In your copy of the entries, please include no pictures and return every word exactly.

Excerpts from a dataset:
Content starts

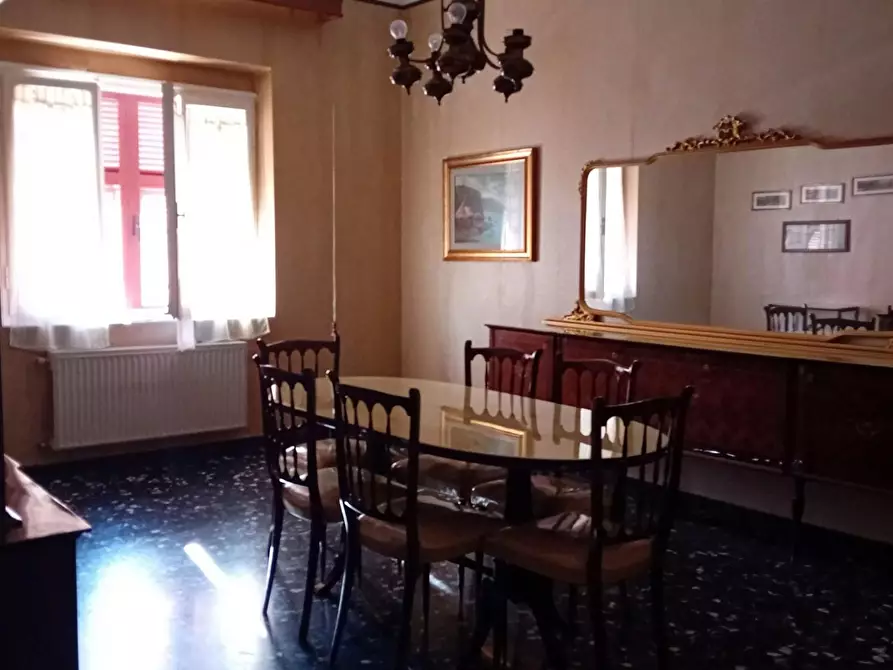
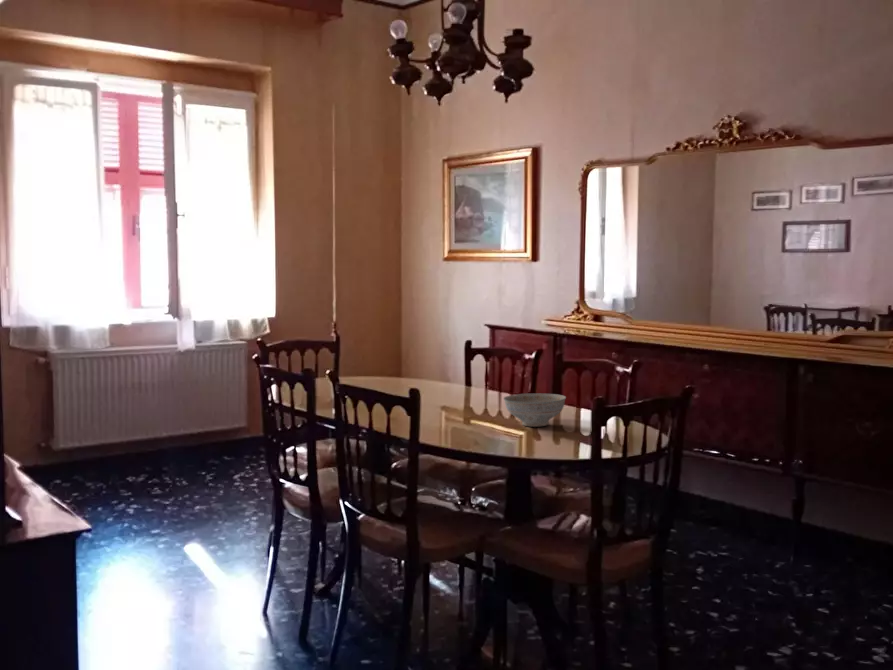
+ decorative bowl [503,393,567,428]
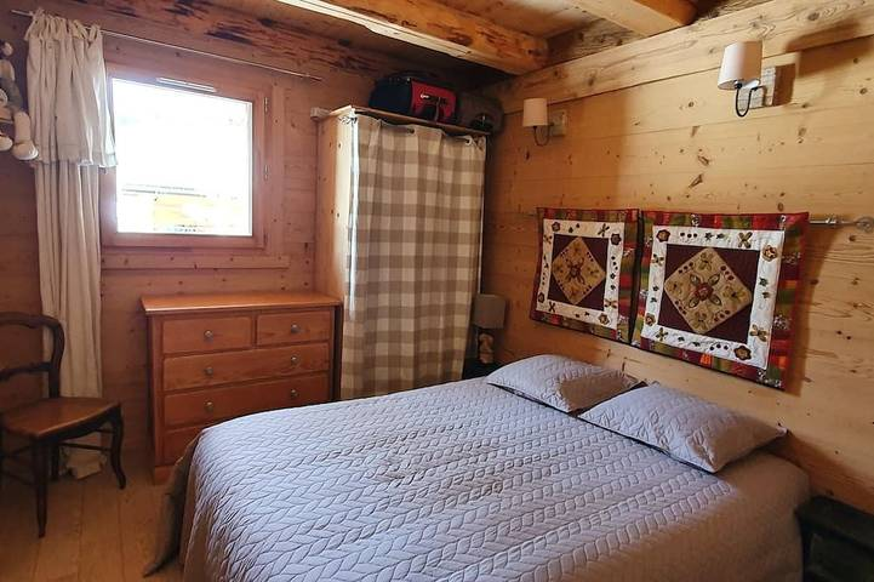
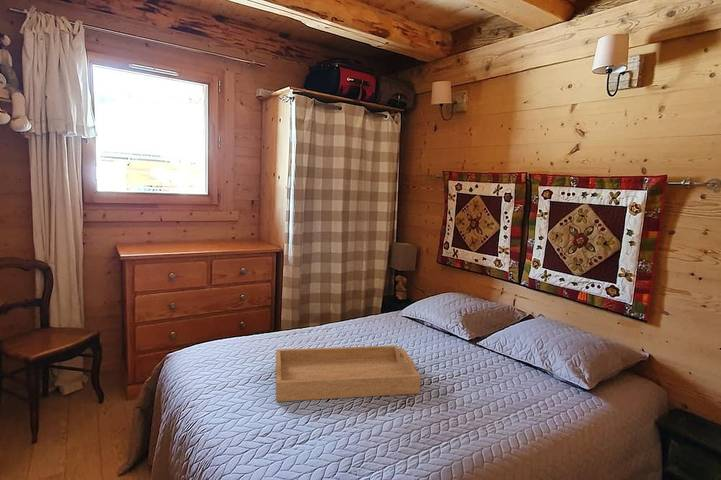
+ serving tray [275,345,422,403]
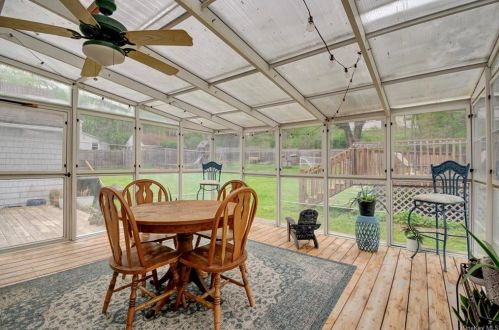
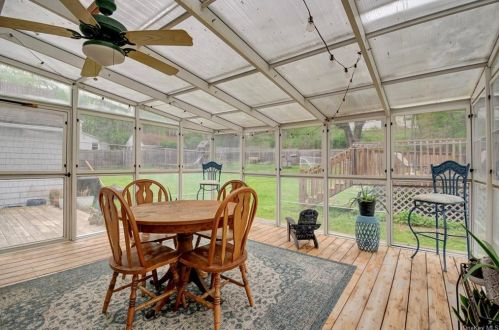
- potted plant [398,224,426,253]
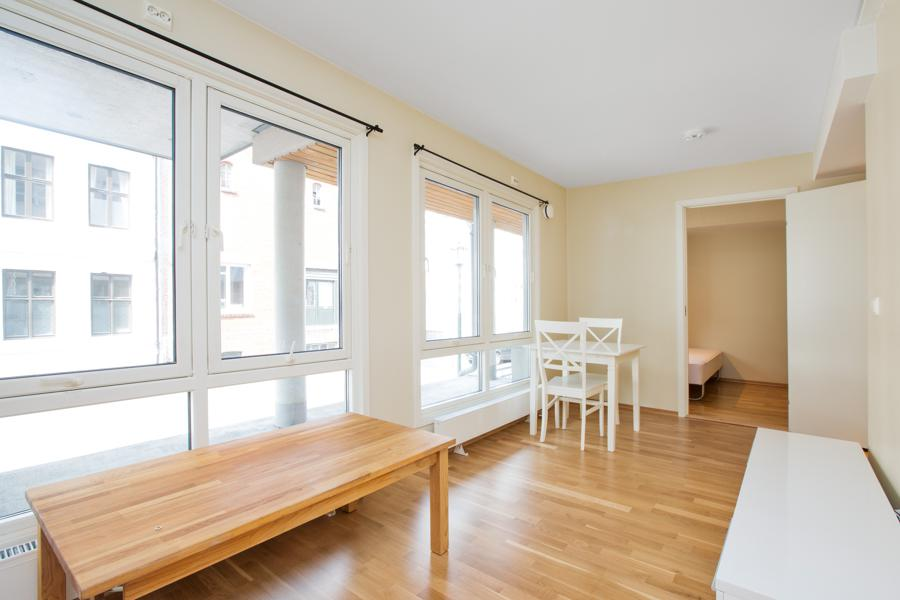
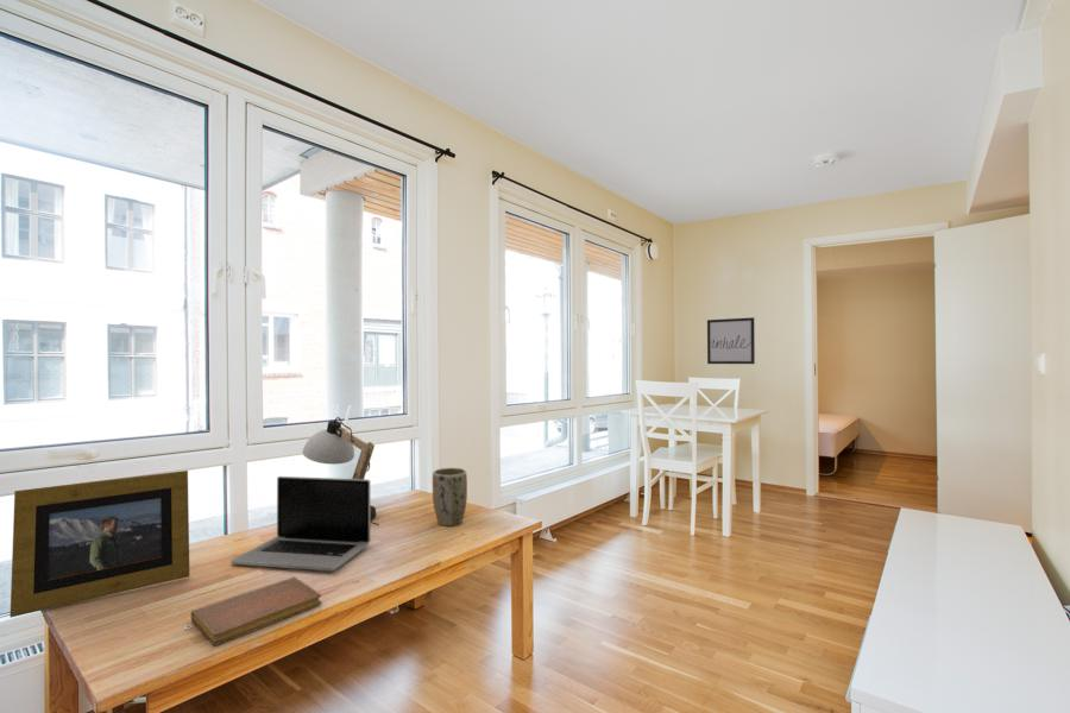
+ laptop [229,475,371,572]
+ picture frame [8,469,191,618]
+ wall art [706,316,756,365]
+ plant pot [432,467,468,526]
+ desk lamp [301,416,380,526]
+ notebook [190,576,323,646]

Content ends

Response to this exercise:
+ decorative bowl [503,393,567,428]
+ serving tray [275,345,422,403]
- potted plant [398,224,426,253]
+ laptop [229,475,371,572]
+ picture frame [8,469,191,618]
+ wall art [706,316,756,365]
+ plant pot [432,467,468,526]
+ desk lamp [301,416,380,526]
+ notebook [190,576,323,646]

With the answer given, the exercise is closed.